Kachinsky is also extremely clever in the ways she constantly manages to block Katrina’s attempts to remember her past and twist it around to reinforce her lies even more, cut Katrina off from avenues of help, and ensnare Katrina ever more tightly. Kachinsky pulls it off so well that Katrina ends up thoroughly convinced that Kachinsky is actually protecting her, that everything she does is for her own good, and that she actually deserves everything that she is going through because of her so-called arson, murder and thievery. Katrina is so taken in by Kachinsky’s lies that she does not even realise she is being exploited. This makes Katrina’s situation even worse than other amnesiac protagonists; at least they understand the antagonists are abusing and exploiting them. But Katrina can’t; she’s been so take in and brainwashed that she thinks the woman who is abusing her is actually her only friend. Readers would have been crying for Katrina every step of the way, not only because of the abuse she is going through but also because she can’t see it for what it is.
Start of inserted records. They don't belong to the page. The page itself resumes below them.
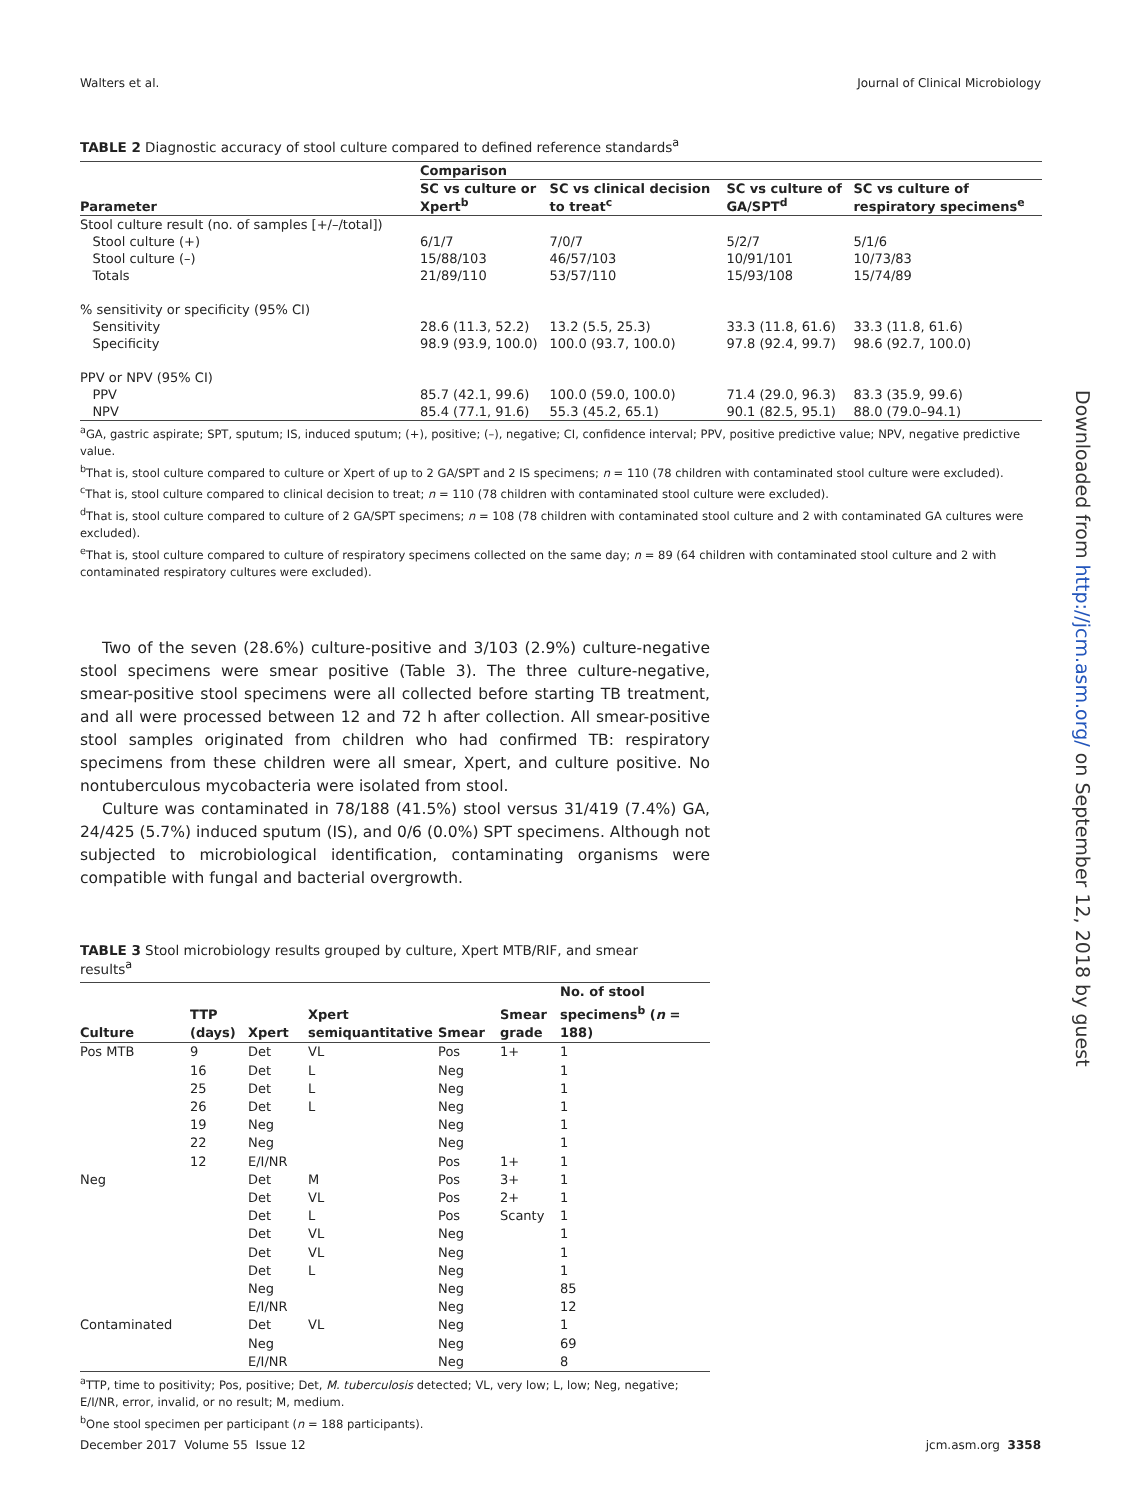Walters et al. Journal of Clinical Microbiology
TABLE 2 Diagnostic accuracy of stool culture compared to defined reference standards<sup>a</sup>
| Parameter | Comparison | | | |
| --- | --- | --- | --- | --- |
| | SC vs culture or Xpert<sup>b</sup> | SC vs clinical decision to treat<sup>c</sup> | SC vs culture of GA/SPT<sup>d</sup> | SC vs culture of respiratory specimens<sup>e</sup> |
| Stool culture result (no. of samples [+/–/total]) | | | | |
| Stool culture (+) | 6/1/7 | 7/0/7 | 5/2/7 | 5/1/6 |
| Stool culture (–) | 15/88/103 | 46/57/103 | 10/91/101 | 10/73/83 |
| Totals | 21/89/110 | 53/57/110 | 15/93/108 | 15/74/89 |
| % sensitivity or specificity (95% CI) | | | | |
| Sensitivity | 28.6 (11.3, 52.2) | 13.2 (5.5, 25.3) | 33.3 (11.8, 61.6) | 33.3 (11.8, 61.6) |
| Specificity | 98.9 (93.9, 100.0) | 100.0 (93.7, 100.0) | 97.8 (92.4, 99.7) | 98.6 (92.7, 100.0) |
| PPV or NPV (95% CI) | | | | |
| PPV | 85.7 (42.1, 99.6) | 100.0 (59.0, 100.0) | 71.4 (29.0, 96.3) | 83.3 (35.9, 99.6) |
| NPV | 85.4 (77.1, 91.6) | 55.3 (45.2, 65.1) | 90.1 (82.5, 95.1) | 88.0 (79.0–94.1) |
<sup>a</sup> GA, gastric aspirate; SPT, sputum; IS, induced sputum; (+), positive; (–), negative; CI, confidence interval; PPV, positive predictive value; NPV, negative predictive value.
<sup>b</sup> That is, stool culture compared to culture or Xpert of up to 2 GA/SPT and 2 IS specimens; n = 110 (78 children with contaminated stool culture were excluded).
<sup>c</sup> That is, stool culture compared to clinical decision to treat; n = 110 (78 children with contaminated stool culture were excluded).
<sup>d</sup> That is, stool culture compared to culture of 2 GA/SPT specimens; n = 108 (78 children with contaminated stool culture and 2 with contaminated GA cultures were excluded).
<sup>e</sup> That is, stool culture compared to culture of respiratory specimens collected on the same day; n = 89 (64 children with contaminated stool culture and 2 with contaminated respiratory cultures were excluded).
Two of the seven (28.6%) culture-positive and 3/103 (2.9%) culture-negative stool specimens were smear positive (Table 3). The three culture-negative, smear-positive stool specimens were all collected before starting TB treatment, and all were processed between 12 and 72 h after collection. All smear-positive stool samples originated from children who had confirmed TB: respiratory specimens from these children were all smear, Xpert, and culture positive. No nontuberculous mycobacteria were isolated from stool.
Culture was contaminated in 78/188 (41.5%) stool versus 31/419 (7.4%) GA, 24/425 (5.7%) induced sputum (IS), and 0/6 (0.0%) SPT specimens. Although not subjected to microbiological identification, contaminating organisms were compatible with fungal and bacterial overgrowth.
TABLE 3 Stool microbiology results grouped by culture, Xpert MTB/RIF, and smear results<sup>a</sup>
| Culture | TTP (days) | Xpert | Xpert semiquantitative | Smear | Smear grade | No. of stool specimens<sup>b</sup> ( n = 188) |
| --- | --- | --- | --- | --- | --- | --- |
| Pos MTB | 9 | Det | VL | Pos | 1+ | 1 |
| | 16 | Det | L | Neg | | 1 |
| | 25 | Det | L | Neg | | 1 |
| | 26 | Det | L | Neg | | 1 |
| | 19 | Neg | | Neg | | 1 |
| | 22 | Neg | | Neg | | 1 |
| | 12 | E/I/NR | | Pos | 1+ | 1 |
| Neg | | Det | M | Pos | 3+ | 1 |
| | | Det | VL | Pos | 2+ | 1 |
| | | Det | L | Pos | Scanty | 1 |
| | | Det | VL | Neg | | 1 |
| | | Det | VL | Neg | | 1 |
| | | Det | L | Neg | | 1 |
| | | Neg | | Neg | | 85 |
| | | E/I/NR | | Neg | | 12 |
| Contaminated | | Det | VL | Neg | | 1 |
| | | Neg | | Neg | | 69 |
| | | E/I/NR | | Neg | | 8 |
<sup>a</sup> TTP, time to positivity; Pos, positive; Det, M. tuberculosis detected; VL, very low; L, low; Neg, negative; E/I/NR, error, invalid, or no result; M, medium.
<sup>b</sup> One stool specimen per participant (n = 188 participants).
Downloaded from http://jcm.asm.org/ on September 12, 2018 by guest
December 2017 Volume 55 Issue 12 jcm.asm.org 3358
When it is revealed that Kachinsky had been faking paralysis all this time, it’s the last straw that puts her well beyond the pale. Her excuse for abusing Katrina is that it’s all revenge on the woman who confined her to the wheelchair. But when we discover Kachinsky isn’t really confined to the wheelchair at all – well, what a nerve she’s got there! The last possible reason for Kachinsky evoking any of our sympathy is gone.

It is only when we see Mrs Vale’s flashback of Kachinsky before the accident that we feel Kachinsky is in any way tragic. We can see she used to be a very nice woman who would never have even dreamed of doing all those things she did to Katrina. And she would still be a nice, happy woman if she hadn’t had the accident. But really, Kachinsky’s hatred destroyed her far more than the accident did.

It is no surprise to learn that Kachinsky wrongly accused Mrs Vale of causing her accident. This almost invariably is the case in revenge stories, and it makes everything all the worse for all concerned because we know it’s all been for nothing.

Is Kachinsky insane? Or is she just so full of hate it turned her into an evil, twisted monster? It is difficult to determine. Kachinsky does not come across as downright insane, just sick, cruel and perverted. Only a psychiatrist can judge on her state of mind, but we never find out what the courts decide to do with her. We can safely assume that she will lose her ballet school, her reputation, and all the sympathy and respect people have for her. When word spreads, people are certain to rethink Kachinsky’s accusations against Mrs Vale, and her reputation will be salvaged. Mrs Vale may even become a teacher at Kachinsky’s ballet school, or even take it over altogether. Who knows? Whatever the aftermath, we can be confident that the Vales’ revenge will be sweeter than Kachinsky’s.